WRITTEN REQUEST: List every book by Michael O’Brien that is named in the introduction to the Michael O’Brien interview below.

# EXTRACT PROVIDED start

Following ‘Father Elijah’: An Interview With Michael O’Brien
The Canadian novelist discusses the sequel to his 1996 bestseller.
Michael O’Brien, the Catholic novelist and artist, just published his latest work, Elijah in Jerusalem. The sequel to Father Elijah: An Apocalypse, a bestselling 1996 novel that followed a Catholic monk's quest to bring God's invitation to conversion to a powerful political leader who might be the Antichrist, this new work continues the author's exploration of the battle between good and evil in history and in the souls of individual men and women. This is a celebration of God's desire for the human person to choose to love him through an act of free will and a cautionary tale for those tempted by the messianic visions spun by political ideologies of every age.
O’Brien’s other works of fiction that have been published by Ignatius Press include Sophia House, The Father’s Tale: A Novel and Theophilos. He has also published a critique of contemporary children's stories that incorporate pagan symbols and themes, A Landscape With Dragons. The father of six children, O’Brien lives with his wife, Sheila, in Combermere, Canada. On Oct. 15, in an exchange with Register senior editor Joan Frawley Desmond, the author discussed his reasons for writing Elijah in Jerusalem and the spiritual and literary insights he has gained over the two decades following the publication of Father Elijah: An Apocalypse.

# EXTRACT PROVIDED end
# ENTRIES start

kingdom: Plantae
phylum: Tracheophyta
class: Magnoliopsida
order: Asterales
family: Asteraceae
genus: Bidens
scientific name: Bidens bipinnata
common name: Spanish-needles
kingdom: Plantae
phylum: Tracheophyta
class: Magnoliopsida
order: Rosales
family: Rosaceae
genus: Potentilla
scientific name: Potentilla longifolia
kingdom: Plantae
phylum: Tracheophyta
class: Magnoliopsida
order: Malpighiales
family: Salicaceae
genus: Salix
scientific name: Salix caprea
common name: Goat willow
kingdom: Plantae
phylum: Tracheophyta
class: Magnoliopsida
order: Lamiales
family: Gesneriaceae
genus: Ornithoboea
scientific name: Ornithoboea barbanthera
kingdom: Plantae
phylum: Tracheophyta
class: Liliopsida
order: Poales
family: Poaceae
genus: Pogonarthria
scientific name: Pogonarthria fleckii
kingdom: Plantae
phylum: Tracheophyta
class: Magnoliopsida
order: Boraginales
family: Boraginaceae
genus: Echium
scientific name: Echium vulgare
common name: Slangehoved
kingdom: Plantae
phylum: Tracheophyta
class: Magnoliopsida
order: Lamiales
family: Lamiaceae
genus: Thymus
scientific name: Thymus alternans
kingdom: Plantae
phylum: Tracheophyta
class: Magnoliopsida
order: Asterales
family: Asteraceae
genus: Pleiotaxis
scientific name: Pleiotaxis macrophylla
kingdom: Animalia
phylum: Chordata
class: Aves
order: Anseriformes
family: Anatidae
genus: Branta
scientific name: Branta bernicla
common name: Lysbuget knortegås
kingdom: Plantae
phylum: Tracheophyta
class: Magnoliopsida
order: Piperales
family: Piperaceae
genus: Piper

# ENTRIES end

OUTPUT FOR THIS EXERCISE:
- Elijah in Jerusalem
- Father Elijah: An Apocalypse
- Sophia House
- The Father’s Tale: A Novel
- Theophilos
- A Landscape With Dragons